Exercise - Please update the text of all the records below by replacing "E-Mail schreiben" with "Nachricht schreiben" and keeping every other line the same. Leave the pictures out of your answer.
--- Material provided ---
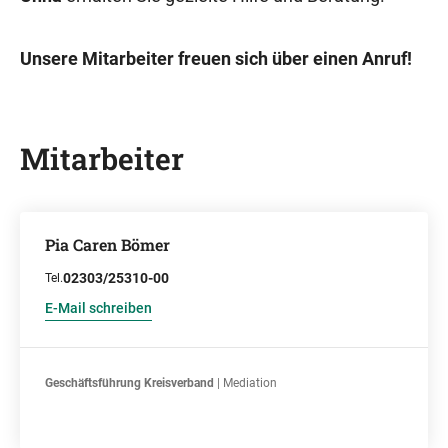
Unsere Mitarbeiter freuen sich über einen Anruf!
Mitarbeiter
Pia Caren Bömer
02303/25310-00
Tel.
E-Mail schreiben
Geschäftsführung Kreisverband
| Mediation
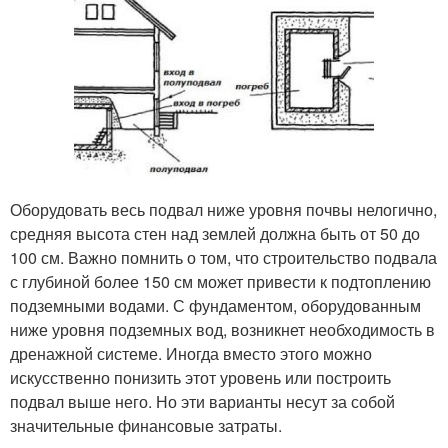
Оборудовать весь подвал ниже уровня почвы нелогично,
средняя высота стен над землей должна быть от 50 до
100 см. Важно помнить о том, что строительство подвала
с глубиной более 150 см может привести к подтоплению
подземными водами. С фундаментом, оборудованным
ниже уровня подземных вод, возникнет необходимость в
дренажной системе. Иногда вместо этого можно
искусственно понизить этот уровень или построить
подвал выше него. Но эти варианты несут за собой
значительные финансовые затраты.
---
Result of this exercise -
Unsere Mitarbeiter freuen sich über einen Anruf!
Mitarbeiter
Pia Caren Bömer
02303/25310-00
Tel.
Nachricht schreiben
Geschäftsführung Kreisverband
| Mediation
Оборудовать весь подвал ниже уровня почвы нелогично,
средняя высота стен над землей должна быть от 50 до
100 см. Важно помнить о том, что строительство подвала
с глубиной более 150 см может привести к подтоплению
подземными водами. С фундаментом, оборудованным
ниже уровня подземных вод, возникнет необходимость в
дренажной системе. Иногда вместо этого можно
искусственно понизить этот уровень или построить
подвал выше него. Но эти варианты несут за собой
значительные финансовые затраты.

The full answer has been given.